YOUR GOAL » The entries below contain a stretch that opens with the line containing "Éditions Petit à Petit" and closes with the line containing "Curso Introductorio a"; set down that stretch exactly, both ends included, and nothing else.

··· INPUT FOR THIS TASK

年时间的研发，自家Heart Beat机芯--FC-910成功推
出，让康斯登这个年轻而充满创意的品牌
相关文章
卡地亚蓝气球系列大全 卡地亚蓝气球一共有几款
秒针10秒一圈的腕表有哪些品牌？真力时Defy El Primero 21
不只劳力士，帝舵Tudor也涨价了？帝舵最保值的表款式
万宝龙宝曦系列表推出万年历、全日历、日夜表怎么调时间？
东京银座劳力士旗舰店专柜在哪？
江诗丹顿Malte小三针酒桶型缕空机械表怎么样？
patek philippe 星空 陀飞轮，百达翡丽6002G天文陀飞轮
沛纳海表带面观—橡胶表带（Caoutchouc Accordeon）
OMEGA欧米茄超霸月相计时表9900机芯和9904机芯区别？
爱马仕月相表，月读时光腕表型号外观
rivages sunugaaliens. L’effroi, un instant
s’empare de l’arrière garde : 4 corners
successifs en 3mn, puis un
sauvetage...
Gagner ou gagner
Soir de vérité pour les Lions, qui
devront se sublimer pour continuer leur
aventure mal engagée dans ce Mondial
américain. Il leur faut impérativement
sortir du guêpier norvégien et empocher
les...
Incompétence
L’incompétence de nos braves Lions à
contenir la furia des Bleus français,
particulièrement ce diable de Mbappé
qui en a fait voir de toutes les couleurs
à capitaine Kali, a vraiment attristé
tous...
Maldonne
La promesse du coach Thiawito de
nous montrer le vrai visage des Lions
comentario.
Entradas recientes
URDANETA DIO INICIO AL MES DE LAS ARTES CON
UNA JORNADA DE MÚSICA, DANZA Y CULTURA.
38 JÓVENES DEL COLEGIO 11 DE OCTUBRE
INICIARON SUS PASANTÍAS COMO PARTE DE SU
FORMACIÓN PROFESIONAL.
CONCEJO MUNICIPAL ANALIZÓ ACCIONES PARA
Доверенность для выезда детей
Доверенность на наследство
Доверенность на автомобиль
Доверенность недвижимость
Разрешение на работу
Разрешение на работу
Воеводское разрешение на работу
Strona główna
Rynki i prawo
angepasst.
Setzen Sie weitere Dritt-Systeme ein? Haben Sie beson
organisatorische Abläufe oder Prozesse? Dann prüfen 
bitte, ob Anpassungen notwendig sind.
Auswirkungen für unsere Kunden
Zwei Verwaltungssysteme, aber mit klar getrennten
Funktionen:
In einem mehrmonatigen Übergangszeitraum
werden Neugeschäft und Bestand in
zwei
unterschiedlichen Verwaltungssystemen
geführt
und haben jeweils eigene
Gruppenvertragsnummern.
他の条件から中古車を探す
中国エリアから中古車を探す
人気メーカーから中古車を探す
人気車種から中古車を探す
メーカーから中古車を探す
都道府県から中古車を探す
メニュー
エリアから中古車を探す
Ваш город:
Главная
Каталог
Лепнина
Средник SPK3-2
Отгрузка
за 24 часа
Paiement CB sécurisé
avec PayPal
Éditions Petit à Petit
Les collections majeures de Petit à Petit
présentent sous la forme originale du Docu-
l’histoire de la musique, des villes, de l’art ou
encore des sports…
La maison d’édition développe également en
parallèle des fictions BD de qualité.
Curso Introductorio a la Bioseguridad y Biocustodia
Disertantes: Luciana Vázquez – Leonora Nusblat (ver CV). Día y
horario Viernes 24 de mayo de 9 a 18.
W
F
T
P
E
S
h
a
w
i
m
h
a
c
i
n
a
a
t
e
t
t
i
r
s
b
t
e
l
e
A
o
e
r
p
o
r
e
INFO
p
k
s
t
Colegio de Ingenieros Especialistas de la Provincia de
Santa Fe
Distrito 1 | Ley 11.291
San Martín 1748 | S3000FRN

······

ANSWER SPACE »
Éditions Petit à Petit
Les collections majeures de Petit à Petit
présentent sous la forme originale du Docu-
l’histoire de la musique, des villes, de l’art ou
encore des sports…
La maison d’édition développe également en
parallèle des fictions BD de qualité.
Curso Introductorio a la Bioseguridad y Biocustodia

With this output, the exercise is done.